I feel so lucky. How did I get from there to here? And why? Sometimes, I believe I'm the luckiest woman in the world. And I'm so thankful. I really, really am. My life, while it's not exactly what I imagined way back then, is so much nicer and more perfect than my mom's was, or my grandmother's, or anyone that I knew growing up. Well, except that really rich lady I babysat for.

And I love it. I love my life. But I wonder how I keep my son grounded. How do I keep him from turning into one of those kids I both envied and hated in high school?

We try not to spoil him, but by the standards I grew up with, it's already too late. He already has more toys than I had in my whole life and he has the fewest toys of all his friends. Seriously. He eats much better food than I did. And without a doubt lives in a nicer house than I ever imagined, and it's just an ordinary, 30-year old middle-class house in a middle-class subdivision.

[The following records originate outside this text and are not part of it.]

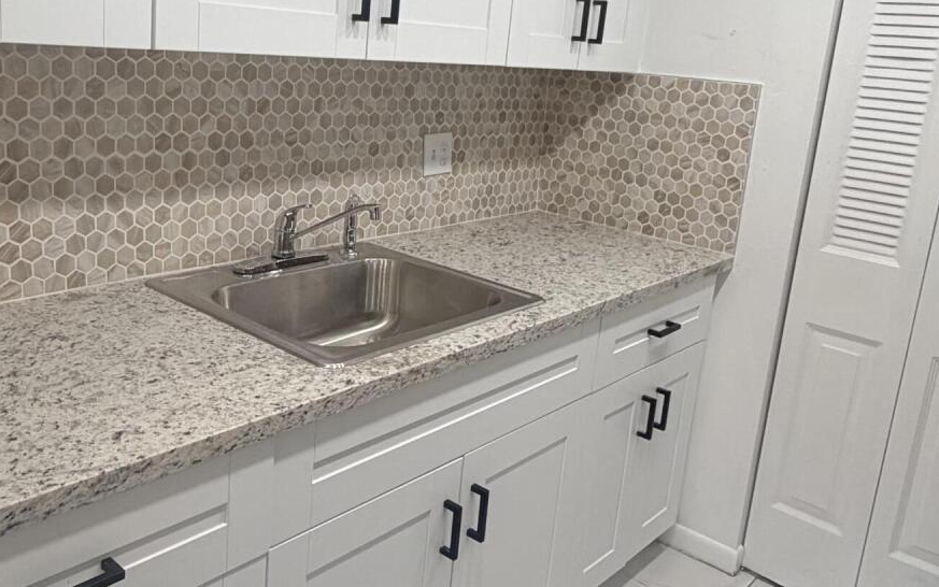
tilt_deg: -12.2
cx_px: 407
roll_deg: -5.2
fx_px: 870
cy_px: 234
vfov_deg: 37.1
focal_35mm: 34
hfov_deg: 56.5
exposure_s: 1/120
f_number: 2.2
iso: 100
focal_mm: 2.22
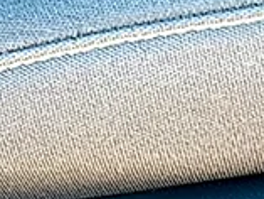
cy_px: 293
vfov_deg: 8.0
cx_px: 319
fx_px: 1397
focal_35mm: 183
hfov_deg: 10.6
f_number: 1.78
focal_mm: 6.86
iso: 50
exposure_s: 1/69
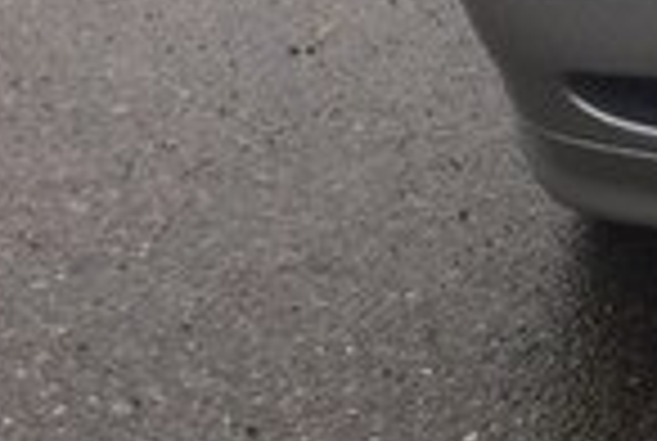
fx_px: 2487
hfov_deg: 12.9
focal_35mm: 136
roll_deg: +1.6
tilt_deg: -17.7
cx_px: 1346
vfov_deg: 10.0
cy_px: -70
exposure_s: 1/331
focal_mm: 4.15
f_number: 2.2
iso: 32
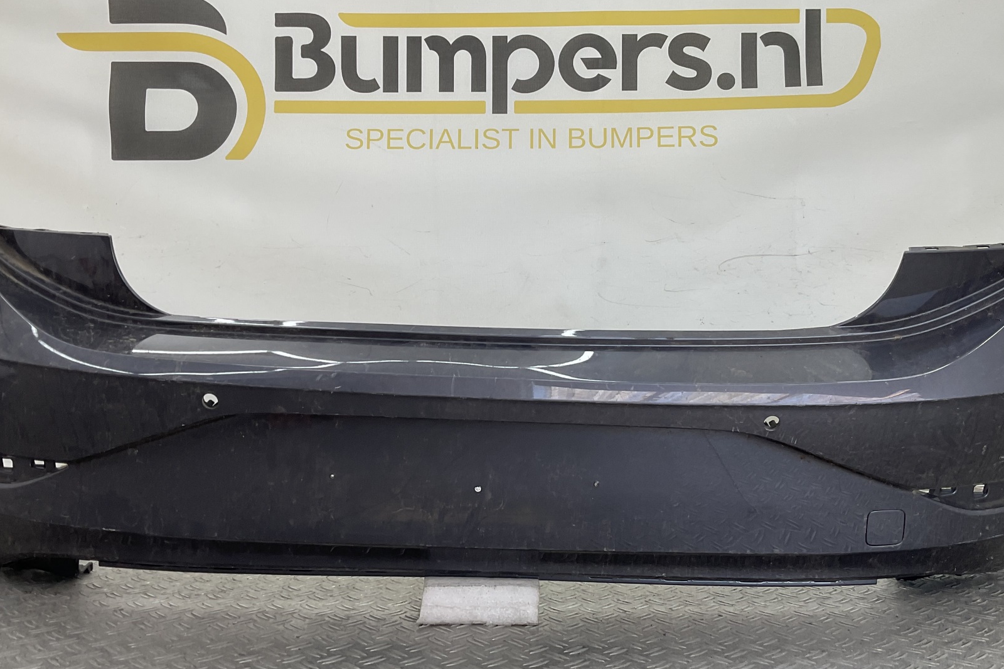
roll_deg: -1.3
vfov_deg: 35.1
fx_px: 1060
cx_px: 521
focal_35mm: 38
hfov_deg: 50.7
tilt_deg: -2.2
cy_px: 337
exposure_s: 1/133
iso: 16
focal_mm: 3
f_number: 1.8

I guess someday when he's old enough to understand, I'll sit him down and explain my origins and hope he understands. I'll continue to teach him about acts of charity and have him participate with me as we find ways to help others. Mostly, though, I want to instill in him a sense of respect for his fellow man, no matter how rich or how poor that other person is. In doing so, I hope, somewhere along the line, something my son does will make a difference in the life of someone who could use a hand.